Saudi Arabia welcomed on Friday the verdict issued by Special Tribunal for Lebanon (STL) against agents of the terrorist Hezbollah militia, reported the Saudi Press Agency.
STL appeals judges on Thursday sentenced two Hezbollah members in absentia to life imprisonment for their role in the 2005 assassination of former Lebanese Prime Minister Rafik al-Hariri.
Saudi Arabia called on the international community to assume its responsibilities towards Lebanon and its fraternal people, who are suffering from the reckless terrorist practices of the Iran-backed Hezbollah.
It urged the international community to implement international resolutions related to Lebanon that would arrest the suspects, who deliberately sought to claim innocent lives, sparking unprecedented upheaval in the fraternal country.

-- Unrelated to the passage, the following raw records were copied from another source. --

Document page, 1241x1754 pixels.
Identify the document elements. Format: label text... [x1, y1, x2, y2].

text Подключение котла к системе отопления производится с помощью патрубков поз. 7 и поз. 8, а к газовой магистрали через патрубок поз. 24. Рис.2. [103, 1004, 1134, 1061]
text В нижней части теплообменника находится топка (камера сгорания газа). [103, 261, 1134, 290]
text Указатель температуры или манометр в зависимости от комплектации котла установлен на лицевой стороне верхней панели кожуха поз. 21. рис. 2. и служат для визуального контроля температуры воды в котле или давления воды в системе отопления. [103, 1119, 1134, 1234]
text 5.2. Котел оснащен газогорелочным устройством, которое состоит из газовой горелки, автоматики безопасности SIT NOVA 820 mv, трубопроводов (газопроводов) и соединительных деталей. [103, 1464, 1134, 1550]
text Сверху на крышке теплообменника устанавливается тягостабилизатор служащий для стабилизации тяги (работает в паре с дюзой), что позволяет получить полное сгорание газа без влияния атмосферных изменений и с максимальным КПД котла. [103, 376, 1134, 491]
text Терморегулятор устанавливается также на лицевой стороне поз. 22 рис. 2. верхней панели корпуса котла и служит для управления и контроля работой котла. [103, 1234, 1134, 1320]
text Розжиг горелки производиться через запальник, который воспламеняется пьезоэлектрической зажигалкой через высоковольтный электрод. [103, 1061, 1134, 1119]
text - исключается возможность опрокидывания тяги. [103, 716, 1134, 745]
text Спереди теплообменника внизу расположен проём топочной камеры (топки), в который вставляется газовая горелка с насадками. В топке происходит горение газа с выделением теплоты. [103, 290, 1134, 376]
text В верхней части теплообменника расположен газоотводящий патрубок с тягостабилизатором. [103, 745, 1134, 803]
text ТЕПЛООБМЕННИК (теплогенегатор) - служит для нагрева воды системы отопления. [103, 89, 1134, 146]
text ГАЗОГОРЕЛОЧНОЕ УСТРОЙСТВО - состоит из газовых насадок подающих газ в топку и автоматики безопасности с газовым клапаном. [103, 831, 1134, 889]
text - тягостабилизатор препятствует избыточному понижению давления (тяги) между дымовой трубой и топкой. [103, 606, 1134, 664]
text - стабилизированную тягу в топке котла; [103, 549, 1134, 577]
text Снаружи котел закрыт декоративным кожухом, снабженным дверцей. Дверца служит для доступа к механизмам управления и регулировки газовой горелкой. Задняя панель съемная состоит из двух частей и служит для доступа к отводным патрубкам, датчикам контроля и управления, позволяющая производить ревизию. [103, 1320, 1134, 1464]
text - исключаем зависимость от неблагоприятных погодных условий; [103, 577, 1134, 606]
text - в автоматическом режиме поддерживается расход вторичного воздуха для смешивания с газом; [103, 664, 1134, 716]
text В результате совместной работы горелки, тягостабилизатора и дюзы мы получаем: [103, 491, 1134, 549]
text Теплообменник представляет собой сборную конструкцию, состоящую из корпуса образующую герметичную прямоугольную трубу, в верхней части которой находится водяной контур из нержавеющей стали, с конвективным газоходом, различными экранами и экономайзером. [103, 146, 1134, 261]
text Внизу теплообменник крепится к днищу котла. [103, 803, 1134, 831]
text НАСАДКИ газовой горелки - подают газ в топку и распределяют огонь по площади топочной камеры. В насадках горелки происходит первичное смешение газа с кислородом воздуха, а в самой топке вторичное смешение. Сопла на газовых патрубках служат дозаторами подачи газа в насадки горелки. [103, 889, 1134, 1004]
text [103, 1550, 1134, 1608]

Arresting the suspects would help curb the successive crises that erupted in the country in recent decades due to their terrorist practices, it added.
The suspects remain at large.
Hariri served as prime minister of Lebanon five times following the 1975-90 civil war. He and 21 others died in a massive truck bomb on Feb. 14, 2005.

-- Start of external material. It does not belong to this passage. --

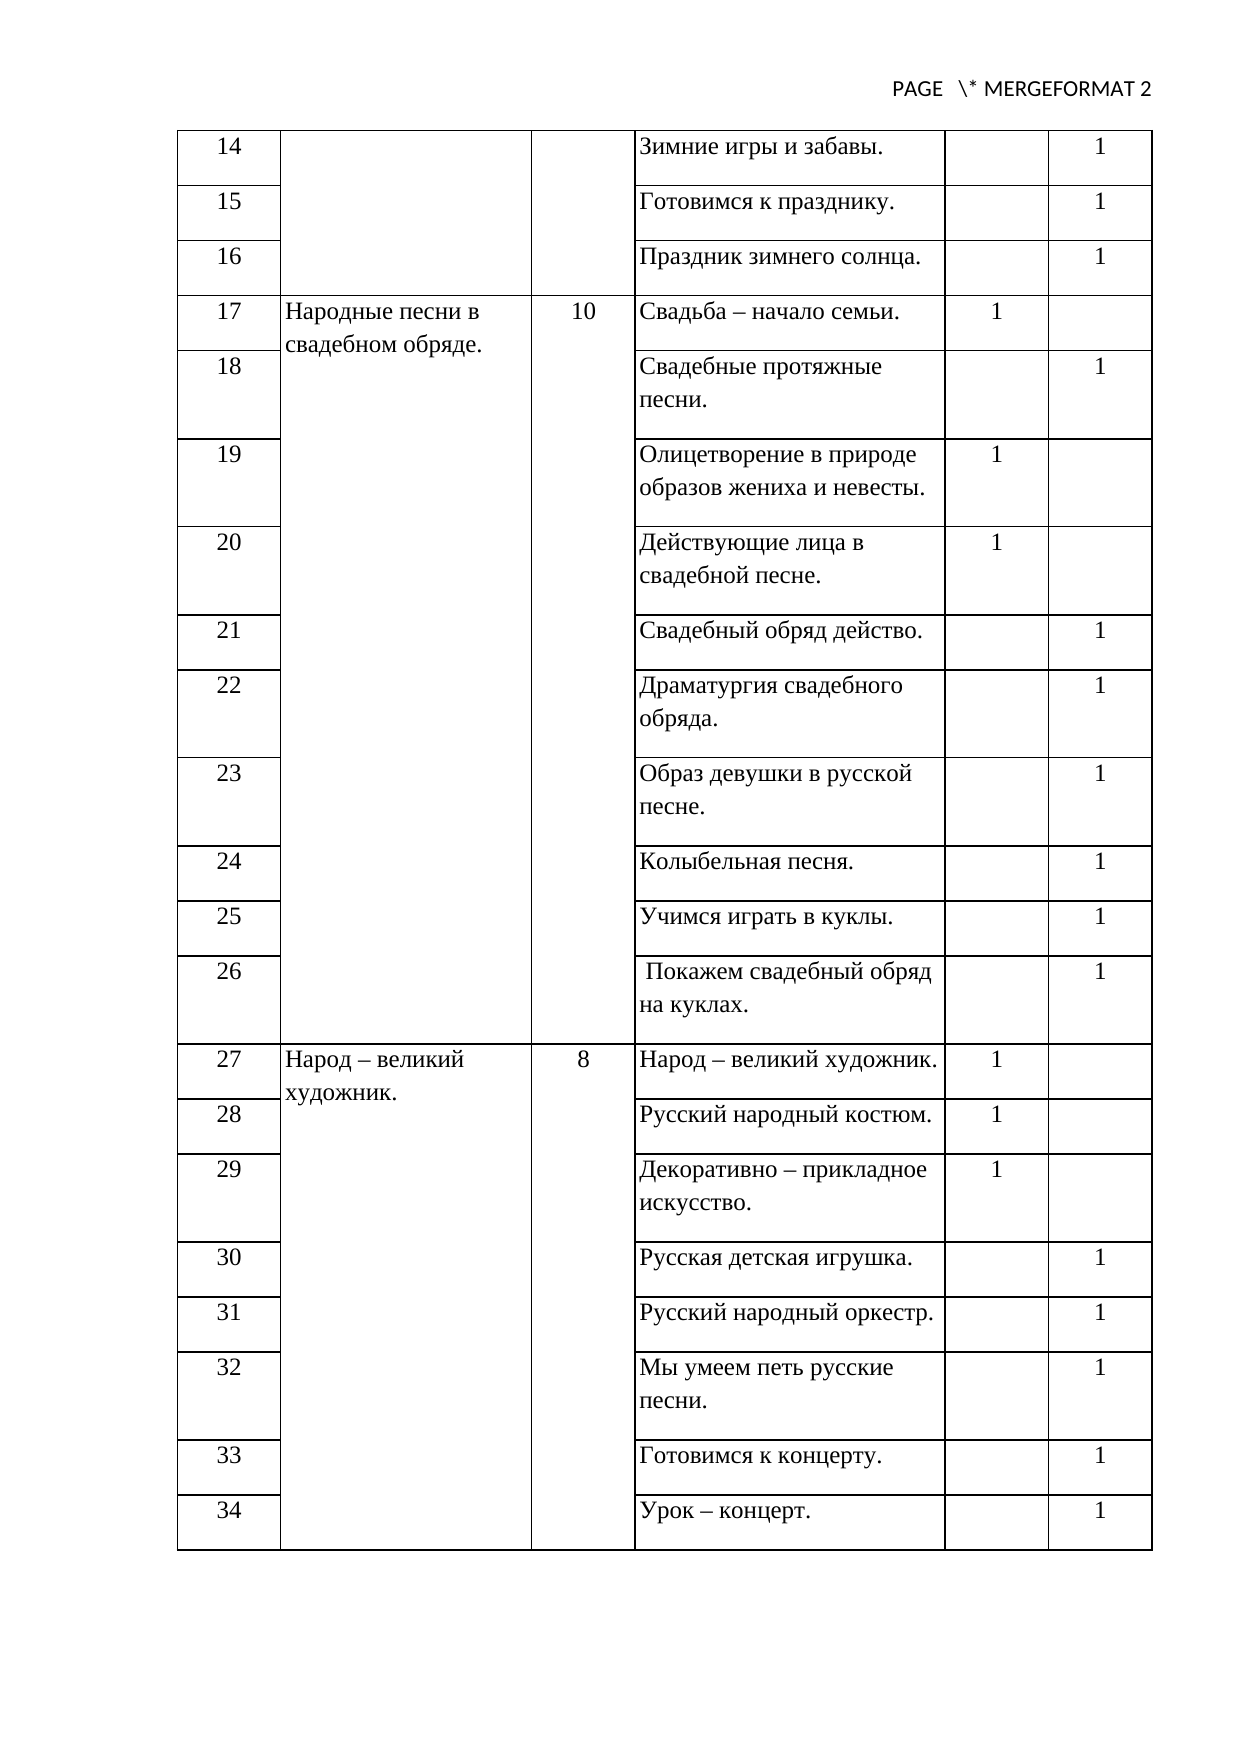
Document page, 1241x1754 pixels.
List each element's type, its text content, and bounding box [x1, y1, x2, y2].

"The attack terrorized not only the direct victims but more generally the people of Lebanon," STL presiding judge Ivana Hrdlickova said as she handed down the maximum sentence on Hassan Habib Merhi and Hussein Hassan Oneissi.
In March this year the appeals chamber reversed an earlier acquittal and found Merhi and Oneissi guilty of terrorism and murder.
In 2020, a lower trial chamber convicted a former member of Hezbollah, Salim Jamil Ayyash, for the bombing that killed the veteran politician and 21 others. Ayyash also received a life sentence in the trial which saw a prosecution case based almost entirely on mobile phone records.
The Lebanon tribunal was created by a 2007 UN Security Council resolution. It is funded by voluntary contributions and by the Lebanese government.
Thursday's ruling concludes the court's main case.
It is expected that the court, which has been plagued by a funding crisis in the past years, will close down with only minimal staffing to handle residual issues.